Recent reviews of the ‘operations management’ (OM) research literature have shown a surprising little shift towards empirical methodologies from traditional modelling solution methods. In addition, there is generally a lack of empirical testing and validation of manufacturing strategies. Coupled to this fact is that empirical work is rarely carried out in an inter-disciplinary manner, with the complete combination of OM, marketing, strategy, lean thinking and accounting approaches particularly poorly researched. Fully cross-functional integrative empirical research is required to help support the understanding of the applicability of OM practices within industry. This paper explores such an integration of approaches developed within the ‘lean thinking, strategic cost management, marketing and policy deployment areas’. In order to investigate the approach a single automotive retailer is used as an instrumental case. The results of the study show that the new approach stands up well as an integrative approach that can prove highly beneficial results. However, the pilot work also identified a number of limitations that are the basis of further refinement and testing of the method.
Ever since the pioneering work of Jay Forrester in the 1950s academics, consultants and practitioners have been searching for the ‘holy grail’ theory, method or solution that will cure all of their supply chain ills. Theories or approaches have come from systems dynamics, time compression, lean thinking, business process re-engineering, agility, mass customisation and the virtual organisation (respectively, Forrester, 1961, Stalk and Hout, 1990, Womack and Jones, 1996, Hammer, 1990, Kidd, 1994 and The Economist, 2001, Davidow and Malone, 1992).
Previous debate has often attempted to show that one approach is superior to another and that a new approach answers all previously unanswered questions. In doing this, such research has provided many insights into the improvement of both the internal operations of companies and the wider network of customers and suppliers. However, almost invariably work has been attempted from a functional rather than process basis (Schonberger, 1986 and Ostrenga and Probst, 1992) and in most cases has concentrated on finding the most efficient or effective way to sell the products or services produced (Porter, 1985 and Towill, 1996), often relying on modelling solution methods (Scudder and Hill, 1998 and Pannirselvam et al., 1999). Attempts to integrate the real demand or customer perspective into supply chain thinking, although not unknown, are far too rare (Christopher, 1992, Womack and Jones, 1996 and Archer and Wesolowsky, 1996).

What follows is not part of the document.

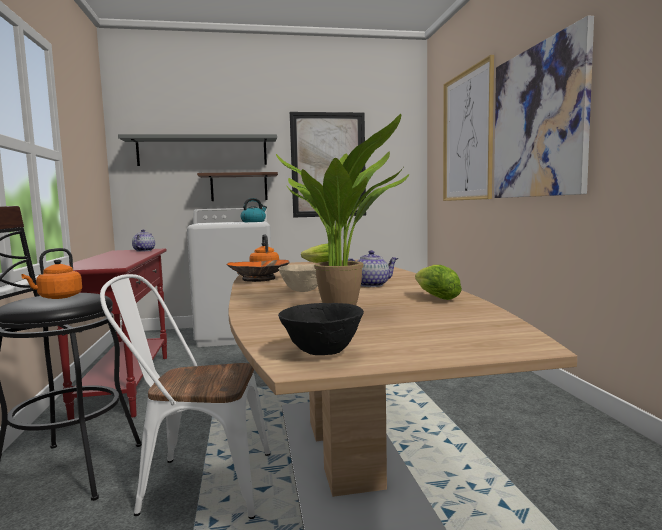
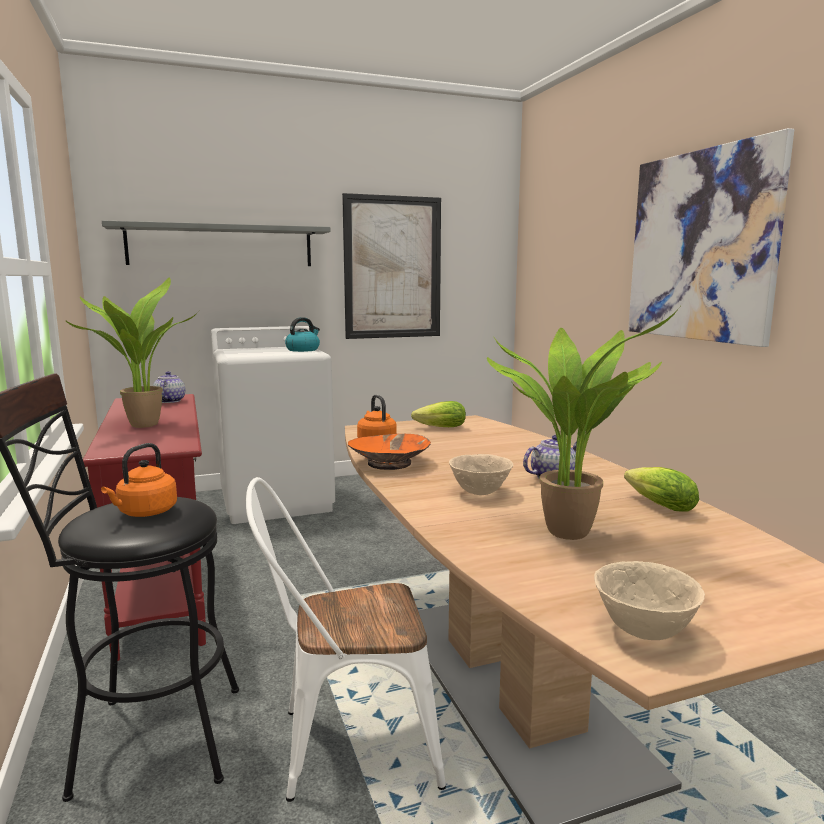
camera: 10 degrees left, 5 degrees up
(107, 259) = (141, 424): none -> potted plant
(239, 187) = (272, 297): shelf -> none
(321, 353) = (643, 631): black bowl -> beige bowl
(467, 136) = (586, 244): picture -> none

The main conclusion from the work is that the integrated empirical research method applied to this case company has, on balance, proved to be a success. It was robust as an integrated methodology, as a practical toolkit and as a contingency approach. The integration of ‘lean thinking, strategic cost management, marketing and policy deployment’ has, therefore, proved to be effective at both the strategic and operational levels. However, this initial work has suffered from a number of limitations, not least its time consuming nature.
Further research is required in order to try to correct, or at least restrict, these limitations. This should include further integration of other elements of ‘strategic cost management’, such as cost driver analysis (Shank and Govindarajan, 1993a and Shank and Govindarajan, 1993b). Also, of benefit would be longitudinal research on the case firm described here to observe whether they can fulfil the potential of their improvement plans. In addition, further testing of the approach in other automotive retailers, industrial sectors and outside the UK will help to gauge whether the approach can overcome cultural and sectoral institutional barriers (DiMaggio and Powell, 1983, Hofstede and Bond, 1988 and Whitley, 1992). Once the approach can be further streamlined it can also be applied to a wider supply chain setting.